During the summer, the average temperature for that year was 19.2°C, 3°C cooler than is typical for the season. The lack of heavy storms or hail was greatly beneficial to the overall health of the fruit. That autumn was characterised by its warm days, enabling the prolonged ripening of the grapes that Di Cesare sought.

The harvest began on 25 March 2019, and was carried out in seven stages to pick the grapes at the ideal level of ripeness in each of the vineyard’s zones.

But great grapes do not guarantee great wine. The utmost care is taken in Trivento’s winery to bring out the best
of the grapes without obscuring their distinct connection to the particular plot of land dedicated to the production of Eolo. As Di Cesare puts it: “We want to respect the expression of the vineyard, its 100-year history, its soil profiles, while supporting the unique personality of each vintage.”

Rollers are used to softly crush the grapes. Then, a five-day cold maceration is followed by a fermentation at 10°C, then a subsequent fermentation over 15 to 17 days in stainless steel tanks at 24°C-27°C. To ensure that the wine has its distinct violet hue with a blue tinge, a further maceration takes place for five days.

This is then followed by 18 months of barrel ageing. Half of the wine is racked into oak barrels (consisting of one third new oak, one third used once, and one third used twice), the other half goes into third-use foudres. After this time had passed, 10,500 bottles were produced, in November 2020.

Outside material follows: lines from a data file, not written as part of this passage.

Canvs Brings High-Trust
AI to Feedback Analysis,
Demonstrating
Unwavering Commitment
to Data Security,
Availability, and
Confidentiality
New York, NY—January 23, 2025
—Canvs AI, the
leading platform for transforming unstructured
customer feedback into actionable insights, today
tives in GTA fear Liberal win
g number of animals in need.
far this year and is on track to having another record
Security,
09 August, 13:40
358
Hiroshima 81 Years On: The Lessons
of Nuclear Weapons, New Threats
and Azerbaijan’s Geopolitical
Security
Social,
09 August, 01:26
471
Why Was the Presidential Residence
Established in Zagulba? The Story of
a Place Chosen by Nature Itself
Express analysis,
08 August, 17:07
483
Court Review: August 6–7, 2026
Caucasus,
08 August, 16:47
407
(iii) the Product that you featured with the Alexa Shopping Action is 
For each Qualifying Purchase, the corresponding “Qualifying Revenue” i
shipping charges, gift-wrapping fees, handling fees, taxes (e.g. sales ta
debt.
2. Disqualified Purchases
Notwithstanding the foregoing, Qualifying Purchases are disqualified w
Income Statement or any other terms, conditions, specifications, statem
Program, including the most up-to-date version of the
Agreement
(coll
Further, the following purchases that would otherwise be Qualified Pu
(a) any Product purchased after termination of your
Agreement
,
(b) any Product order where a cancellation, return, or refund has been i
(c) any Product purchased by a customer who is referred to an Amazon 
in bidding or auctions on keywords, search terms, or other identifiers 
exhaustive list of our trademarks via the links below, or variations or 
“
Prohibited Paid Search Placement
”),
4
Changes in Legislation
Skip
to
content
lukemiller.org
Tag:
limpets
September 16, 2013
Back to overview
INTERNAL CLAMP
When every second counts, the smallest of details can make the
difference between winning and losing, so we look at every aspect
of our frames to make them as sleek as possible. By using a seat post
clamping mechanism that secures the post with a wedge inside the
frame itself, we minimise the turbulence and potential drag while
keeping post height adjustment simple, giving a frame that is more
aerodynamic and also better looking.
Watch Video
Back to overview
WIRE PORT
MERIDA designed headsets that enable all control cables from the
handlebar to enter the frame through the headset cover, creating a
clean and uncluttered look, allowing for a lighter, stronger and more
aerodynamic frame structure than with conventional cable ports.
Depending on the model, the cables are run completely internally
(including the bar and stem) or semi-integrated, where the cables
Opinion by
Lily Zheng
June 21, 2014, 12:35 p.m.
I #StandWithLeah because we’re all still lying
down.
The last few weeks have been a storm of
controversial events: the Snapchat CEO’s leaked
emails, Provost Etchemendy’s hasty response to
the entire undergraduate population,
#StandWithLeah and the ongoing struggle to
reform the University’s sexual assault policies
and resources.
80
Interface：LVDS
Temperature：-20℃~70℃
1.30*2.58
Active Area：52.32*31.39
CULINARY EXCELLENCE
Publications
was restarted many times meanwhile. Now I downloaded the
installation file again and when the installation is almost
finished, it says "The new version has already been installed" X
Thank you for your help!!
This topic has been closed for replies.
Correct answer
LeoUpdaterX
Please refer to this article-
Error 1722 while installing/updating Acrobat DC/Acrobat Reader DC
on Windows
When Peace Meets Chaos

But the odyssey doesn’t stop once the wine is in the bottle. The bottles are kept for two years before release so that the red fruit aromas and floral characteristics can develop. An ageing potential of a further 15 years means that the “long-awaited fruits” of the wine, as Di Cesare puts it, can be enjoyed for more than a decade to come.

In truth, Eolo is more than a century in the making. Though it takes its name from the divine keeper of the winds, water, earth, and vineyard management each play a role. Beyond that point, it is up to Di Cesare to tread the tightrope of creating a complex expression of Malbec, one that is distinctly of its terroir.